FelipenerySilva/Analytics-for-Business-Intelligence-

Repository files navigation

Data Analytics for Business Intelligence

Repository containing a project in R of Data Analytics exercises questions for Business Intelligence.

The project was part of my Analytics for Business Intelligence course from the University of Newcastle (Uon) Master of Data Science Degree. Presented in the form of RMarkdown.

Question 1

A company producing snack foods uses an automated system to package 200g packets of chips. Management must ensure that the system (machine) is working properly; consistently underweight packets will result in consumer dissatisfaction, whilst consistently overweight packets result in additional costs being absorbed by the company. One of the specification requirements for the machine to be deemed to be working correctly is that the mean weight of the packets of chips is 200g. The quality assurance department obtained a random sample of 80 packets of chips and measured the content (in grams) of each packet in order to test the mean weight. The data is contained in file “Question1.csv”.

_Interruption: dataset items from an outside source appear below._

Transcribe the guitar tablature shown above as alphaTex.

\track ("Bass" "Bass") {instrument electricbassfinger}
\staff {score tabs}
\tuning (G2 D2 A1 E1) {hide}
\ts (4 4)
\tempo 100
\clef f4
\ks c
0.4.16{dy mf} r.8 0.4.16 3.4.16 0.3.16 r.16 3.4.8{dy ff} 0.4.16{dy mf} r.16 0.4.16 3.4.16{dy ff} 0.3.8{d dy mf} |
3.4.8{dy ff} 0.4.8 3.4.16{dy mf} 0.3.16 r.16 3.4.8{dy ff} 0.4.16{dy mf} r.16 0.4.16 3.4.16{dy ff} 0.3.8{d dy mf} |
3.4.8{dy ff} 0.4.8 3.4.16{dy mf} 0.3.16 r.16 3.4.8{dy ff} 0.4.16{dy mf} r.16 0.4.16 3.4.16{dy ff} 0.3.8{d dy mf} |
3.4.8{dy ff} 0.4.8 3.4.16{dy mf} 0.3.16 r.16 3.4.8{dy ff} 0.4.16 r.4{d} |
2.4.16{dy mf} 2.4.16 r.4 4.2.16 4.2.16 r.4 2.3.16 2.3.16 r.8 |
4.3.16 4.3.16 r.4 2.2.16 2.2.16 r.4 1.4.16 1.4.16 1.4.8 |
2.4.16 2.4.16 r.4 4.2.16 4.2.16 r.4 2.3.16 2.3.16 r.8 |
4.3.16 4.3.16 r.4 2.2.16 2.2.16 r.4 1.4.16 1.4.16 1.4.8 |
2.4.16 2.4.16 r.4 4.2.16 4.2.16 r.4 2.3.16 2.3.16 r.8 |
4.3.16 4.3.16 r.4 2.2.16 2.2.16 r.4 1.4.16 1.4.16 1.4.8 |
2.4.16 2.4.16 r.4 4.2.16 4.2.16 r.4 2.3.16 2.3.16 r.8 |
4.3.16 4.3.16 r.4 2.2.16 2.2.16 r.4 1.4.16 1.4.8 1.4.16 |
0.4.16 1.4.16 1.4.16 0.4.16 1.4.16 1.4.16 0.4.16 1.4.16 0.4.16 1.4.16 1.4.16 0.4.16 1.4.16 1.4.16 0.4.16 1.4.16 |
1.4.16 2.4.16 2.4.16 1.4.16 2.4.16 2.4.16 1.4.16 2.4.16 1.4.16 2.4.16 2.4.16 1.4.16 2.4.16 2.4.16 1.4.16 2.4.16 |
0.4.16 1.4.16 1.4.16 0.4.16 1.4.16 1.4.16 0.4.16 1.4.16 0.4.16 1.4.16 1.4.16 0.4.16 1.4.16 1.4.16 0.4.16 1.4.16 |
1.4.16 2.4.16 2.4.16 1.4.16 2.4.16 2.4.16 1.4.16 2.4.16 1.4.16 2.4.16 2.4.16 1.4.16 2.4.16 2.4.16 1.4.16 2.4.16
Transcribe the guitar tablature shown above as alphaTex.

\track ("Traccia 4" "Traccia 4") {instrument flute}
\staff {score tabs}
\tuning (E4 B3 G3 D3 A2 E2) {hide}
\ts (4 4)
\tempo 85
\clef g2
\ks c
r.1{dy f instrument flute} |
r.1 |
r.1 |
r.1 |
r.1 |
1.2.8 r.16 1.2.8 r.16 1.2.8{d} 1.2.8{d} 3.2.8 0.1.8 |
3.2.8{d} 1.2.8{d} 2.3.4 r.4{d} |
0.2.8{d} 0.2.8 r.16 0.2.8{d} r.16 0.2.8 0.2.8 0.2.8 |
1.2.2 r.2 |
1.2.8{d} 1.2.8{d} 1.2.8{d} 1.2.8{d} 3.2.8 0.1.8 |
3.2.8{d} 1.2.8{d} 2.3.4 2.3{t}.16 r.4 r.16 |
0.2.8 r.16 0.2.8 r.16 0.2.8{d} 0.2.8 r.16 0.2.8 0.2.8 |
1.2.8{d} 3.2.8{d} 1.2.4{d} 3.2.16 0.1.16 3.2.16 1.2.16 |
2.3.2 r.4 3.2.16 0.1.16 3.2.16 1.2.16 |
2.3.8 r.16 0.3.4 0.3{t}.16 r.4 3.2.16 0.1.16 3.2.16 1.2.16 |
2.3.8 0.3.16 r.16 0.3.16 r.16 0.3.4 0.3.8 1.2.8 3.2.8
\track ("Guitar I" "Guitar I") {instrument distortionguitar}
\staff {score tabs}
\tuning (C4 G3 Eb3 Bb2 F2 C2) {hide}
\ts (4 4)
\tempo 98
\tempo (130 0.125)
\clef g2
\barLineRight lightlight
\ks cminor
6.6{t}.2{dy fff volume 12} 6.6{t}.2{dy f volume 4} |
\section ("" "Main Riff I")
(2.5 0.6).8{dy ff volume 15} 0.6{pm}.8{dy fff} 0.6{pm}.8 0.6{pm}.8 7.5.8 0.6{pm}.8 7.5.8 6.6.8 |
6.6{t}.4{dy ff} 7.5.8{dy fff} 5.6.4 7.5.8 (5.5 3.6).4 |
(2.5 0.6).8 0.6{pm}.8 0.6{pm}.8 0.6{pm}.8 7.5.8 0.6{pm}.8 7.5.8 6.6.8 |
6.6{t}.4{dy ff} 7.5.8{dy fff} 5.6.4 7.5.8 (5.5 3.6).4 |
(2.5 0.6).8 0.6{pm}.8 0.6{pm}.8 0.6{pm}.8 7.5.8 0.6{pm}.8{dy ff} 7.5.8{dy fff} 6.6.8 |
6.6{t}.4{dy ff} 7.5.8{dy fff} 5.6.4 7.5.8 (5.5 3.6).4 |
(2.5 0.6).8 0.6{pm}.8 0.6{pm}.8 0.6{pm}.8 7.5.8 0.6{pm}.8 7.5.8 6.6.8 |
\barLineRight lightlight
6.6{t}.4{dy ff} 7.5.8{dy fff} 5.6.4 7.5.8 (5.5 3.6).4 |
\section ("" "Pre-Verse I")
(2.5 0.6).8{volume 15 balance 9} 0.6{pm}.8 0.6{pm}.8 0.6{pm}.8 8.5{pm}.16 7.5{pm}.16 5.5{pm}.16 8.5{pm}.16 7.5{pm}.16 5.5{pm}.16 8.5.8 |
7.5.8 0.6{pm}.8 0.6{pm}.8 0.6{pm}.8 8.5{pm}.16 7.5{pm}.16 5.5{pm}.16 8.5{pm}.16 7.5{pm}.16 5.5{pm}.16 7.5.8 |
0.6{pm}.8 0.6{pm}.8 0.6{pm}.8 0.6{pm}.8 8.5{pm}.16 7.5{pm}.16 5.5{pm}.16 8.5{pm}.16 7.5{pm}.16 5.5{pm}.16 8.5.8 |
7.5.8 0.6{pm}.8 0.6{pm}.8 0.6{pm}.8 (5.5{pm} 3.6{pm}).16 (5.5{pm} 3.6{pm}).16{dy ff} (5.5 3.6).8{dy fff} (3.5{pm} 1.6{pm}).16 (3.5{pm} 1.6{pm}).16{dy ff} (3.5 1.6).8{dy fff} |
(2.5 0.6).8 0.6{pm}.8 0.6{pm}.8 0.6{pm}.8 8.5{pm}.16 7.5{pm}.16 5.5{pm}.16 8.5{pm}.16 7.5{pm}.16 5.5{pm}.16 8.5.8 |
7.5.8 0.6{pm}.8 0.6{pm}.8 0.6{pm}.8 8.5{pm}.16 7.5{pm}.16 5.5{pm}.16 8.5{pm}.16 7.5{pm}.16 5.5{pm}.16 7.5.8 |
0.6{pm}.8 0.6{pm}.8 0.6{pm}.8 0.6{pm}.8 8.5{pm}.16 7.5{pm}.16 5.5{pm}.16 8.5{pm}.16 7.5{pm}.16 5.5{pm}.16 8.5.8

(i) Construct the 95% confidence interval for the population mean weight of the packets of chips.
(ii) What assumptions need to be met for this interval to be valid?
(iii) Interpret the 95% confidence interval in words.
(iv) Explain, using support from the 95% confidence interval, what you would conclude about whether the company’s system is meeting the specification requirement that the mean weight of the packets of chips is 200g.

Question 2

Two software auditing systems (System A and System B) were assessed for their ease of use by comparing the times taken by people (auditors) to complete a series of tasks using each system. A random sample of 100 auditors was selected and each auditor was assigned to a different randomly selected task. Each auditor used both systems A and B to complete his/her designated task. The two times were recorded (in minutes) for each auditor. The data is contained in file “Question2.csv”.

Implement the following six steps to test whether there is a difference, at a 5% significance level, between the ease of use of the two systems based upon the mean times to complete the tasks.

(i) Define the parameters and state the null and alternative hypothesis.
(ii) Check the assumptions for this hypothesis test.
(iii) Find the test statistic.
(iv) State the null distribution.
(v) Calculate the p-value.
(vi) Write the conclusion in plain language.

Question 3

In a study of multifunction inject printers, a random sample of 30 all-in-one printers were selected from a supplier and their printing rates (in pages per minute) and retail prices (in dollars) were recorded. The data is contained in file “Question3.csv”: Columns A and B are the printing rates and the printer prices, respectively.

(i) Does the scatterplot suggest a linear relationship between printing price and printer rate?
(ii) Fit a simple linear regression model with printer price as the response variable and printing rate as the predictor variable. Write down the regression equation and interpret the numbers in the equation.
(iii) Use the fitted regression equation to estimate the price of a printer with a printing rate of 2 pages per minute.
(iv) Is there sufficient evidence that there is a relationship between printer price and printing rate? Be sure to state the null and alternative hypotheses, the p-value and an appropriate conclusion.